Again though, this is just another example of how the two thrusts of the novel don’t work together, the action stuff and the New Age/better tomorrow stuff. Another problem with the book is the characters. In short, none of them are likable. Jack is the typical men’s adventure protagonist, so nothing surprising there. But Eve comes off as shallow and manipulative, not to mention arrogant. We’re constantly told how popular and respected she is, but she does nothing really to make us understand why she’s so esteemed. And Smoky doesn’t do much other than save Jack, have sex with him (usually right after saving him), or trade banter with Eve – the two have a bit of hostility toward one another, and Rheingold intimates this is because they both like Jack.

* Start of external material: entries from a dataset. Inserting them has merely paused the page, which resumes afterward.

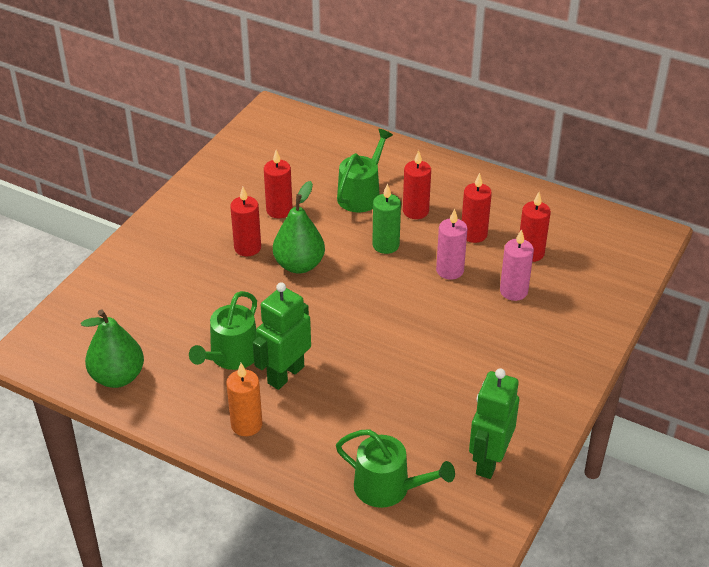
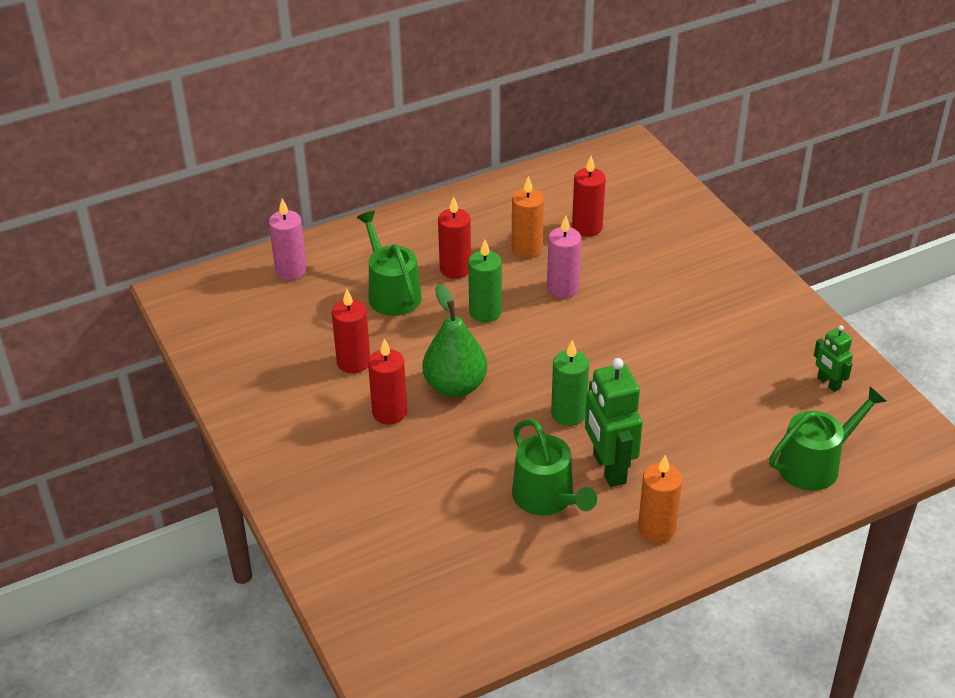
camera: 55 degrees left, 0 degrees up
green pear [81,309,144,388] -> none
red candle [462,173,492,243] -> orange candle [512,176,544,258]
green robot [469,368,519,479] -> green robot [814,325,853,392], size x0.55
pink candle [500,229,534,301] -> pink candle moved to [269,198,307,281]
none -> green candle [551,340,589,426]

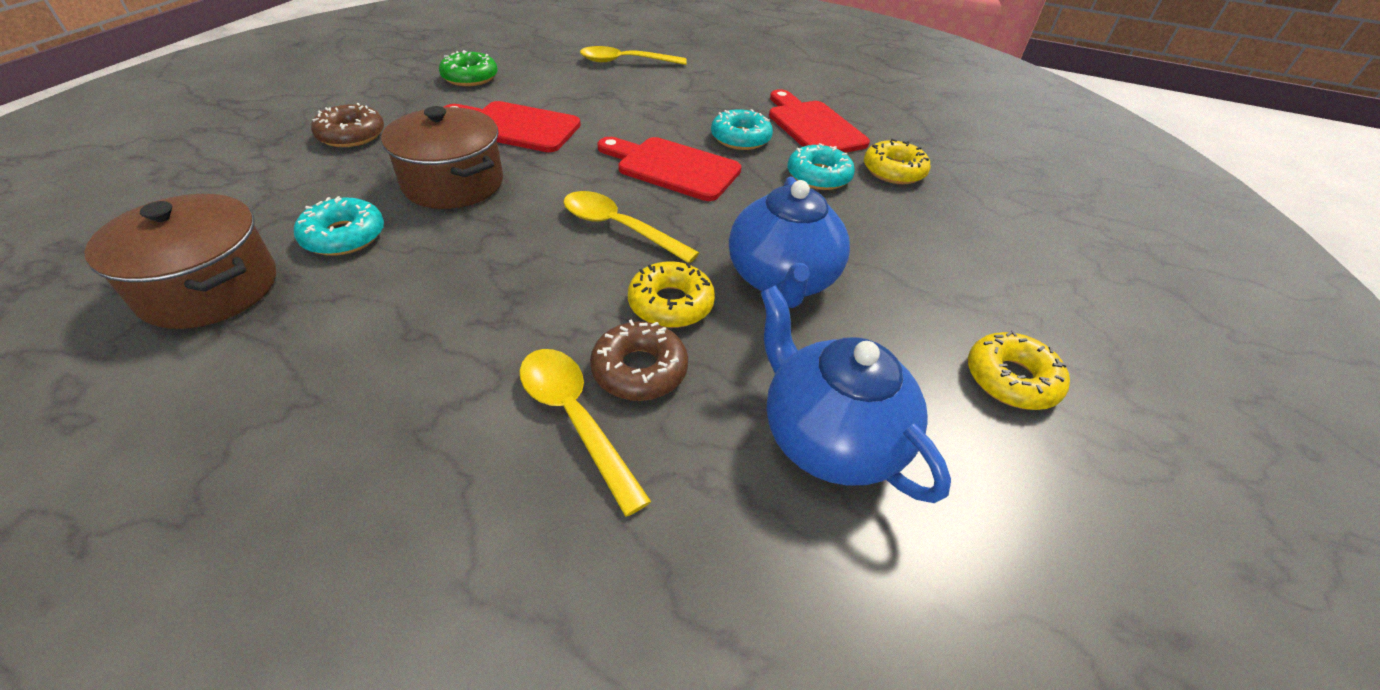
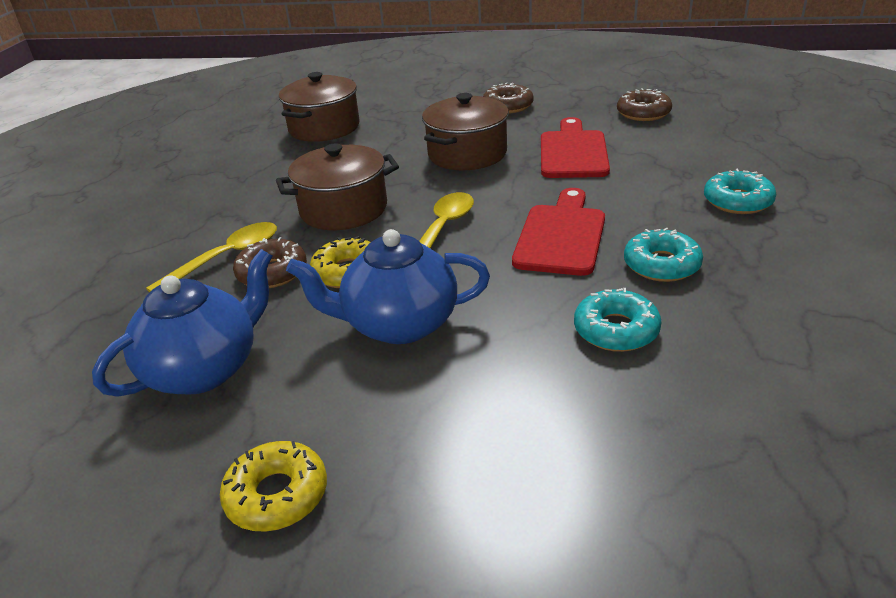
camera: 85 degrees right, 10 degrees down
turquoise donut [294,196,384,256] -> turquoise donut moved to [704,169,776,214]
green donut [439,50,498,86] -> brown donut [617,88,672,121]
yellow spoon [580,46,687,65] -> none
red cutting board [769,89,870,153] -> none
yellow donut [864,139,931,184] -> none
none -> brown pot [276,143,399,230]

In addition to the stim-popping, yoga-practicing, and politicking, Rheingold also adds a little sex and violence. There are just a few action scenes, the most memorable being where Jack and Smoky defend themselves against black-garbed assassins, killing the lot of them…and then having sex right there amid the carnage. Rheingold combines sex and violence again later in the tale, when Smoky frees Jack from a cell deep within a cave; Smoky informs Jack that the muscle-boosting stim she used to run through the rock wall has some rather unexpected side-effects. Rheingold gets a bit purple in the sex scenes, which makes it all the more enjoyable.

Because in the end, that’s the one word to describe this goofy book: “enjoyable.” I mean, you could bash Rheingold for concocting such an impossible 1994, mock him in retrospect. But I respect it when an author just gets out there, and in its own way The Savage Report: 1994 is like a more action-focused, pulpy take on Shea and Wilson’s Illuminatus! trilogy. Not as good, but similar, even with a bit of an occult/metaphysical streak. (No fnords, though. At least, none that I could see…)

So yeah, it’s rough and it’s wild, and at around 220 or so pages it’s a bit too long for its own good. And yet, it’s also too bad that the next volume, The War of the Gurus, was the last one. But I’ve got it, and I look forward to reading it for another blast of retro-futuristic, stim-popping sci-fi.